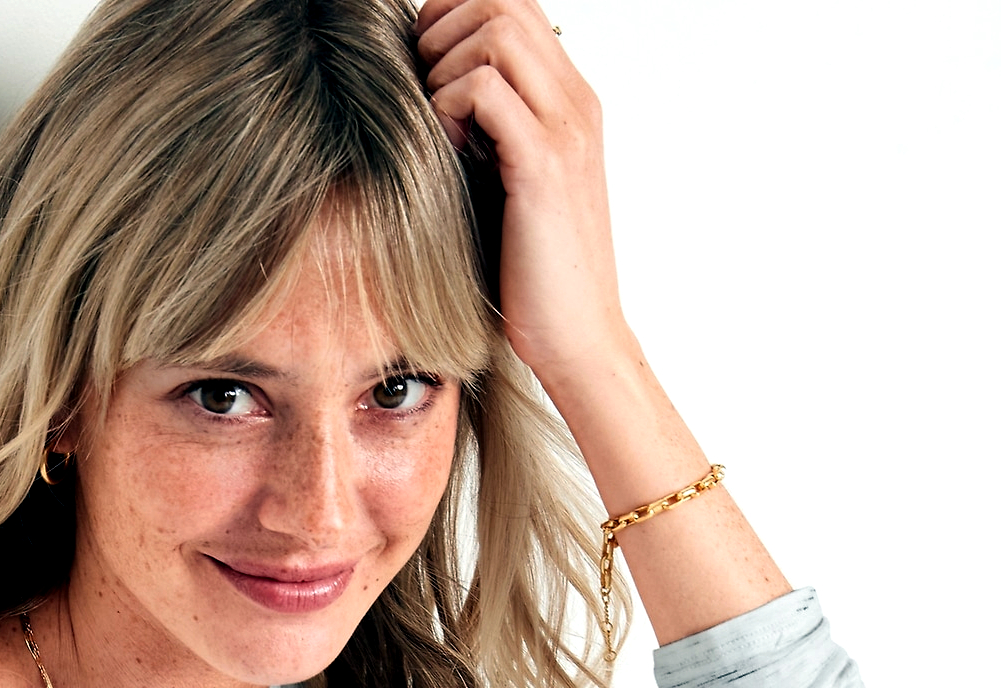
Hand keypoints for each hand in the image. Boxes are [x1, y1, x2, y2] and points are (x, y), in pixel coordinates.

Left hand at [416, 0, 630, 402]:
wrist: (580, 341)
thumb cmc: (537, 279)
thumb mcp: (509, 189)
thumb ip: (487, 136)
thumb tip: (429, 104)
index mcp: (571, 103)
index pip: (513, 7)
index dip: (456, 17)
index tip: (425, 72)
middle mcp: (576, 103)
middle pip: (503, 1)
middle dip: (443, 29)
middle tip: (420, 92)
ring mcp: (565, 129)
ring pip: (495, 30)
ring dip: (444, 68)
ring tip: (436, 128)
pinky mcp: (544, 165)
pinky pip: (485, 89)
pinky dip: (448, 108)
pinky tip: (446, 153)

===

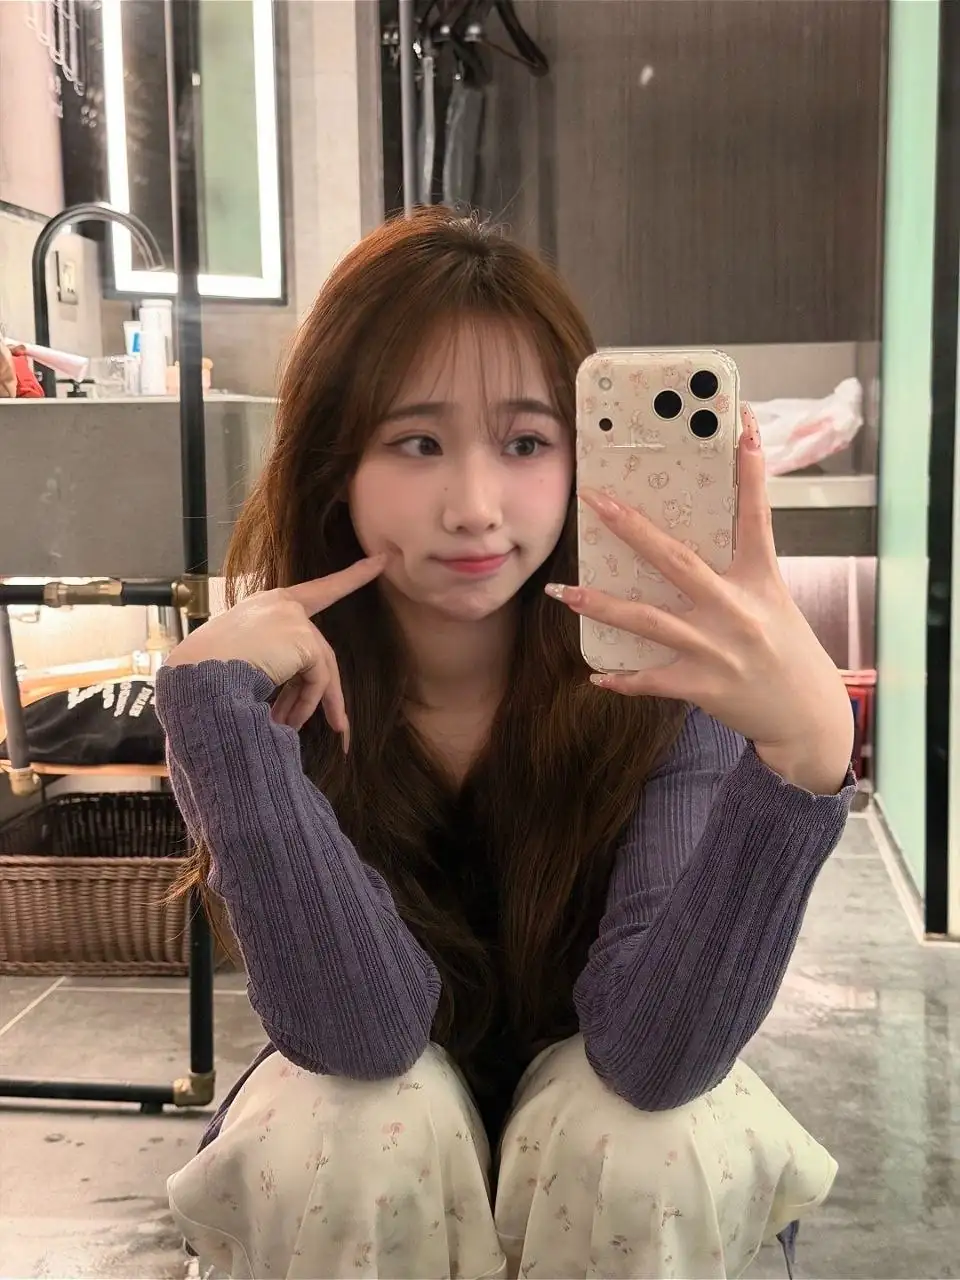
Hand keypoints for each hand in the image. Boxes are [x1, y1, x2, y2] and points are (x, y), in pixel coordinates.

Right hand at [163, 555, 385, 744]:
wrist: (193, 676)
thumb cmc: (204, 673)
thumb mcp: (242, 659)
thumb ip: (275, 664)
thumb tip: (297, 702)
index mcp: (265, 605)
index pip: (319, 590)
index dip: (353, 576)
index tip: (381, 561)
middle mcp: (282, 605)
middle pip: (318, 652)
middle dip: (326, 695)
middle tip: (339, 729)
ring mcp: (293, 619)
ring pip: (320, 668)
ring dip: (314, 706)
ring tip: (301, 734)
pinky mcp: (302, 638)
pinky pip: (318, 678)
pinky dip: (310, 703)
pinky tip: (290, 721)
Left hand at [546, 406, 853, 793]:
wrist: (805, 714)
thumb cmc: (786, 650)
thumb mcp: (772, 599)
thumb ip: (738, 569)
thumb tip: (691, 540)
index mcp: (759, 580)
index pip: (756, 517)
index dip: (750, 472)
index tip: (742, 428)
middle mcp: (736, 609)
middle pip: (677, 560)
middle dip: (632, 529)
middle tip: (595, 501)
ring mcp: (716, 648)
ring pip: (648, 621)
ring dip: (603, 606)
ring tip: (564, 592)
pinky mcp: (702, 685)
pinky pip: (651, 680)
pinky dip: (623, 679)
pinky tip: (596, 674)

===

Action item: Among the records above, repeat exactly the line with "middle pip: (677, 560)", the line with "pinky tip: (596, 674)", and every line in between, and only those.

Task output:
middle pip: (677, 560)
middle dip: (632, 529)
middle tip: (595, 501)
ring mcp: (716, 648)
ring pip: (648, 621)
ring dip: (603, 606)
ring tip: (564, 592)
pinky mcp: (702, 685)
pinky pip: (651, 680)
pinky dip: (623, 679)
pinky tip: (596, 674)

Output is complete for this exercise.